Exercise brief
Can you copy every line of text in the records below word for word, leaving the pictures out of your answer?

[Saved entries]
------------------------------------------------

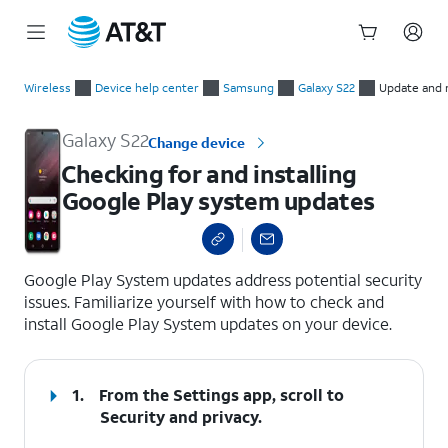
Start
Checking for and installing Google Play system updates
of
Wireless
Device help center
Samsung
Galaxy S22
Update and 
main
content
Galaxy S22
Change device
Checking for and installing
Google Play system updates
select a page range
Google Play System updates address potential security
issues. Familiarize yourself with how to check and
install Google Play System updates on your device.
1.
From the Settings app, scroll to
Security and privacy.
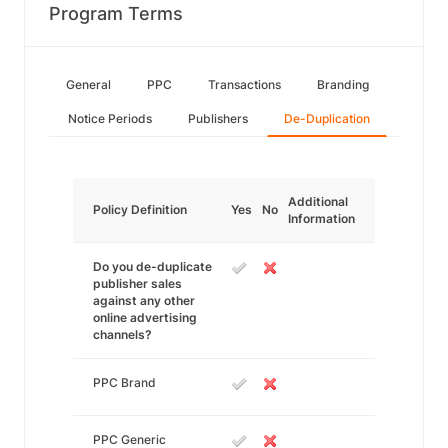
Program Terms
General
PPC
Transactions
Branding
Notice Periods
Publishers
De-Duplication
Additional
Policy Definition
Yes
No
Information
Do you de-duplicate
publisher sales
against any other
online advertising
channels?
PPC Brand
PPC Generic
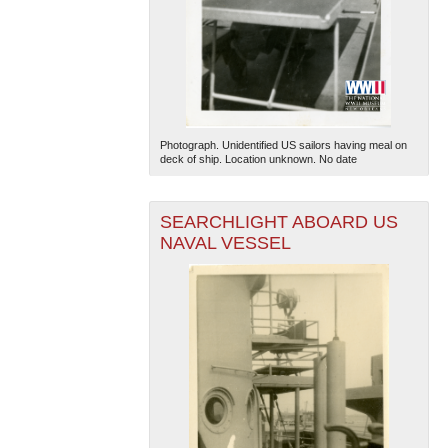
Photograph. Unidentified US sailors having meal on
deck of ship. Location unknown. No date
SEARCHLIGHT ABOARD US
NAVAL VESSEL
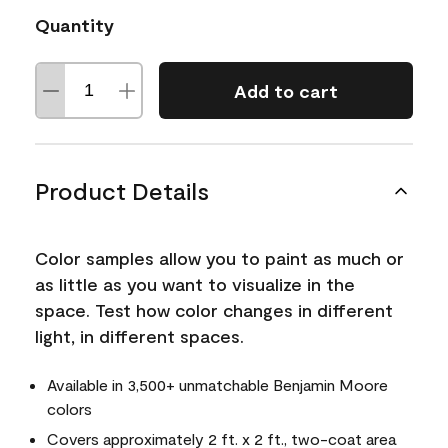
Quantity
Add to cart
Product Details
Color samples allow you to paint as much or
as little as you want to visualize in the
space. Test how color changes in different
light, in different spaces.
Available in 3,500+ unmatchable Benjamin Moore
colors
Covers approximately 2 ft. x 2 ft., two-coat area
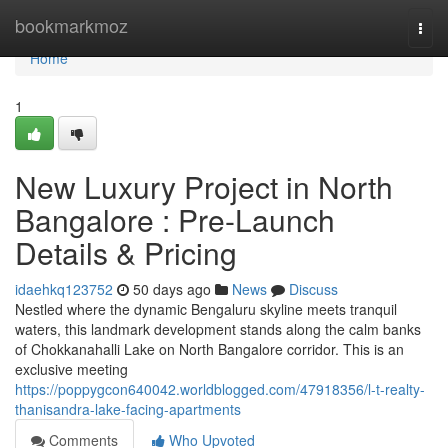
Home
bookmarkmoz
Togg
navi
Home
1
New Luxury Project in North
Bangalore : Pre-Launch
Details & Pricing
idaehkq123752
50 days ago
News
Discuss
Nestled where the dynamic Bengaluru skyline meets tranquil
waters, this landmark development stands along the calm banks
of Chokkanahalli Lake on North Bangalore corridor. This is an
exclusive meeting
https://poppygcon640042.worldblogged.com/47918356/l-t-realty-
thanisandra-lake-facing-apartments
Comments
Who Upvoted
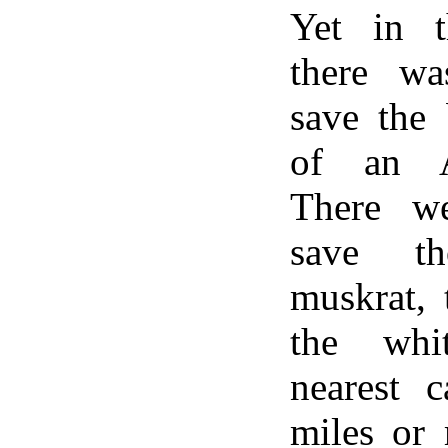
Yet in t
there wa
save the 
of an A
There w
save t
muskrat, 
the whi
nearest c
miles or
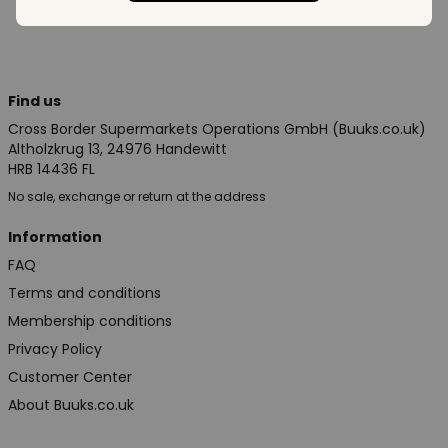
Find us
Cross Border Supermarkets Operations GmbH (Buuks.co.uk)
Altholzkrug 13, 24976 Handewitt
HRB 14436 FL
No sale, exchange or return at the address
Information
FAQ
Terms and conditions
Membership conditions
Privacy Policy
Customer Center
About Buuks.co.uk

------------------------------------------------

Exercise response
Start
Checking for and installing Google Play system updates
of
Wireless
Device help center
Samsung
Galaxy S22
Update and 
main
content
Galaxy S22
Change device
Checking for and installing
Google Play system updates
select a page range
Google Play System updates address potential security
issues. Familiarize yourself with how to check and
install Google Play System updates on your device.
1.
From the Settings app, scroll to
Security and privacy.
Program Terms
General
PPC
Transactions
Branding
Notice Periods
Publishers
De-Duplication
Additional
Policy Definition
Yes
No
Information
Do you de-duplicate
publisher sales
against any other
online advertising
channels?
PPC Brand
PPC Generic
Photograph. Unidentified US sailors having meal on
deck of ship. Location unknown. No date
SEARCHLIGHT ABOARD US
NAVAL VESSEL
Quantity
Add to cart
Product Details
Color samples allow you to paint as much or
as little as you want to visualize in the
space. Test how color changes in different
light, in different spaces.
Available in 3,500+ unmatchable Benjamin Moore
colors
Covers approximately 2 ft. x 2 ft., two-coat area
Home
bookmarkmoz
Togg
navi
Home
1
New Luxury Project in North
Bangalore : Pre-Launch
Details & Pricing
idaehkq123752
50 days ago
News
Discuss
Nestled where the dynamic Bengaluru skyline meets tranquil
waters, this landmark development stands along the calm banks
of Chokkanahalli Lake on North Bangalore corridor. This is an
exclusive meeting
https://poppygcon640042.worldblogged.com/47918356/l-t-realty-
thanisandra-lake-facing-apartments
Comments
Who Upvoted
Yet in t
there wa
save the 
of an A
There w
save t
muskrat, 
the whi
nearest c
miles or
Find us
Cross Border Supermarkets Operations GmbH (Buuks.co.uk)
Altholzkrug 13, 24976 Handewitt
HRB 14436 FL
No sale, exchange or return at the address
Information
FAQ
Terms and conditions
Membership conditions
Privacy Policy
Customer Center
About Buuks.co.uk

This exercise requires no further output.